There are two scenarios for the future of edtech startups in Vietnam. The first one is what most are doing: improving what has already been done by making learning easier and more comfortable. For example, language tutoring services or exam practice classes. This contains less risk for the business owner because it does not require innovative features nor changing people’s habits.
But learners are still dependent, inactive, and at the end of the day, still lack the skillset needed for real-world jobs. The learning process won’t change but only improved and facilitated.
The second scenario is to turn the education system upside down, meaning to create alternative education programmes with unconventional curriculums. Learners are also instructors and value creators. They learn, share knowledge, and connect more closely with the materials through interactive activities and practices.

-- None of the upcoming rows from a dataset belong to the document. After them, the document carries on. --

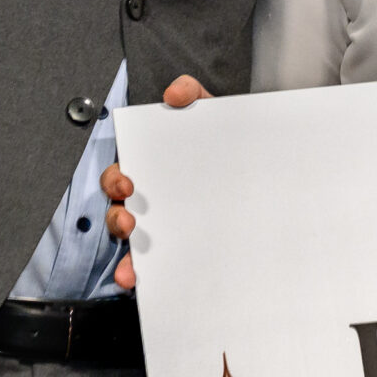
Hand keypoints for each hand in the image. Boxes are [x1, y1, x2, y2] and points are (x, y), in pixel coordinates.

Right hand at [101, 74, 210, 289]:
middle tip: (130, 219)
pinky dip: (138, 276)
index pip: (121, 175)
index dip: (116, 179)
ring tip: (131, 266)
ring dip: (125, 255)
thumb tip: (174, 92)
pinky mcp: (175, 249)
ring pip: (132, 244)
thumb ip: (193, 94)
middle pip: (119, 210)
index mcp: (152, 169)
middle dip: (118, 217)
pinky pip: (149, 266)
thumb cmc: (223, 142)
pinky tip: (139, 283)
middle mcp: (150, 200)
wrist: (259, 165)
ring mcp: (162, 226)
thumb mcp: (211, 114)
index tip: (127, 182)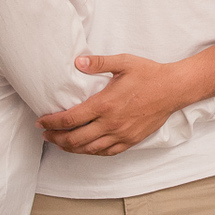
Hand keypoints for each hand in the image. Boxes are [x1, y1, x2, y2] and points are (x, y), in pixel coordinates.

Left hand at [36, 54, 184, 155]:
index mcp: (105, 105)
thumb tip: (78, 61)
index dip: (51, 123)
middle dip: (56, 139)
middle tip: (46, 134)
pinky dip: (90, 152)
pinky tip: (84, 148)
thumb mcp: (124, 62)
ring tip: (60, 143)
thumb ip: (99, 62)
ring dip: (70, 148)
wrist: (174, 89)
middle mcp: (111, 123)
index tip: (41, 122)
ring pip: (88, 149)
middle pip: (74, 139)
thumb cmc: (149, 74)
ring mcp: (121, 134)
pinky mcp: (130, 140)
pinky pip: (105, 152)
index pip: (70, 119)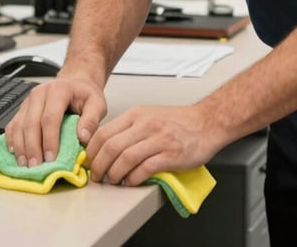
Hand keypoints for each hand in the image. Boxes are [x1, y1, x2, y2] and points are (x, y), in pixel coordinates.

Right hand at [4, 74, 106, 167]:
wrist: (75, 83)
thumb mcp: (97, 103)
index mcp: (59, 90)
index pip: (50, 117)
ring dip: (21, 147)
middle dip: (32, 147)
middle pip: (31, 123)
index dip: (49, 140)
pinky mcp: (22, 109)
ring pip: (19, 125)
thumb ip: (92, 119)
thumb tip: (83, 138)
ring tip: (25, 165)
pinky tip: (16, 153)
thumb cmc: (85, 95)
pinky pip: (12, 125)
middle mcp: (40, 93)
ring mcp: (28, 101)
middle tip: (35, 167)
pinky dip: (12, 141)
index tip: (51, 159)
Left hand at [85, 104, 220, 186]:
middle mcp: (145, 124)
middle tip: (97, 177)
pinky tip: (132, 182)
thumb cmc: (178, 121)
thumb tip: (105, 147)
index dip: (92, 152)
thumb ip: (129, 128)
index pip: (104, 133)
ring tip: (113, 181)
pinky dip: (133, 179)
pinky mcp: (170, 154)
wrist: (207, 122)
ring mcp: (158, 139)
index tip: (90, 163)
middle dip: (99, 166)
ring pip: (125, 159)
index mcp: (137, 114)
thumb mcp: (149, 115)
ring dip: (114, 175)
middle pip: (111, 147)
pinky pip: (144, 169)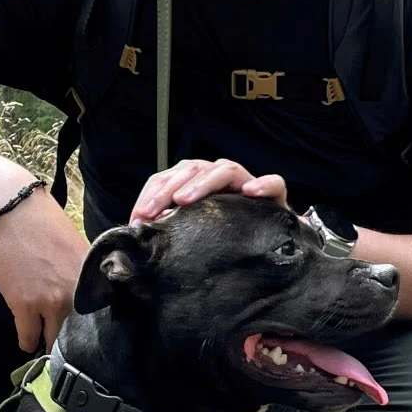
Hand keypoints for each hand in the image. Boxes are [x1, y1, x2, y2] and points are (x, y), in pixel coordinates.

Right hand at [0, 189, 89, 353]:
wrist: (12, 212)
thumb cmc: (44, 224)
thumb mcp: (78, 248)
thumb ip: (85, 275)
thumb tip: (91, 296)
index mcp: (92, 278)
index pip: (101, 317)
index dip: (92, 327)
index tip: (86, 332)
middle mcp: (76, 293)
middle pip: (77, 333)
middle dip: (69, 338)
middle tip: (62, 339)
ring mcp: (50, 302)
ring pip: (52, 339)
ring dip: (47, 341)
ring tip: (43, 339)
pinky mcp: (24, 306)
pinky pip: (28, 338)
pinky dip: (27, 341)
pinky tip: (27, 339)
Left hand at [130, 157, 287, 224]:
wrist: (271, 242)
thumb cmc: (225, 234)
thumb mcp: (193, 230)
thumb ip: (170, 226)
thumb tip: (137, 231)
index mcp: (196, 182)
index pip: (170, 178)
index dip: (152, 194)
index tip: (139, 217)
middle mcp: (219, 176)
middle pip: (192, 170)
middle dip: (168, 189)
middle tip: (154, 210)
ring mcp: (247, 181)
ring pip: (224, 170)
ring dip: (203, 182)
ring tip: (185, 199)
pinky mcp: (274, 193)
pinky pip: (273, 182)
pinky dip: (262, 184)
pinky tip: (251, 191)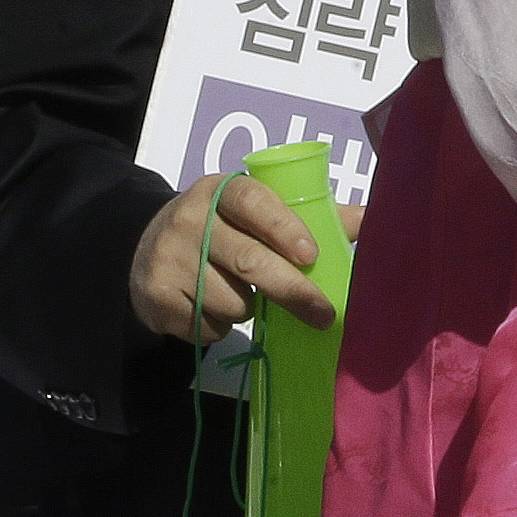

Most importantly, learners should be able to pick what they want to study, because they are fully aware of their strengths and goals. Since most people go to school to look for jobs, once leaders realise that the traditional K-12 can no longer provide the necessary skillset to excel at work, they will alter their hiring requirements and expectation, forcing the education system to make significant changes.
Comprehensive educational reform in Vietnam requires a complex process. Maybe it’s time for edtech startups in Vietnam to step out of their comfort zones by not only improving the existing system but fixing how it works at its core. Changing people’s habits is not easy, but giving them the motivation, accessible tools, and freedom of learning to achieve their goals is certainly possible.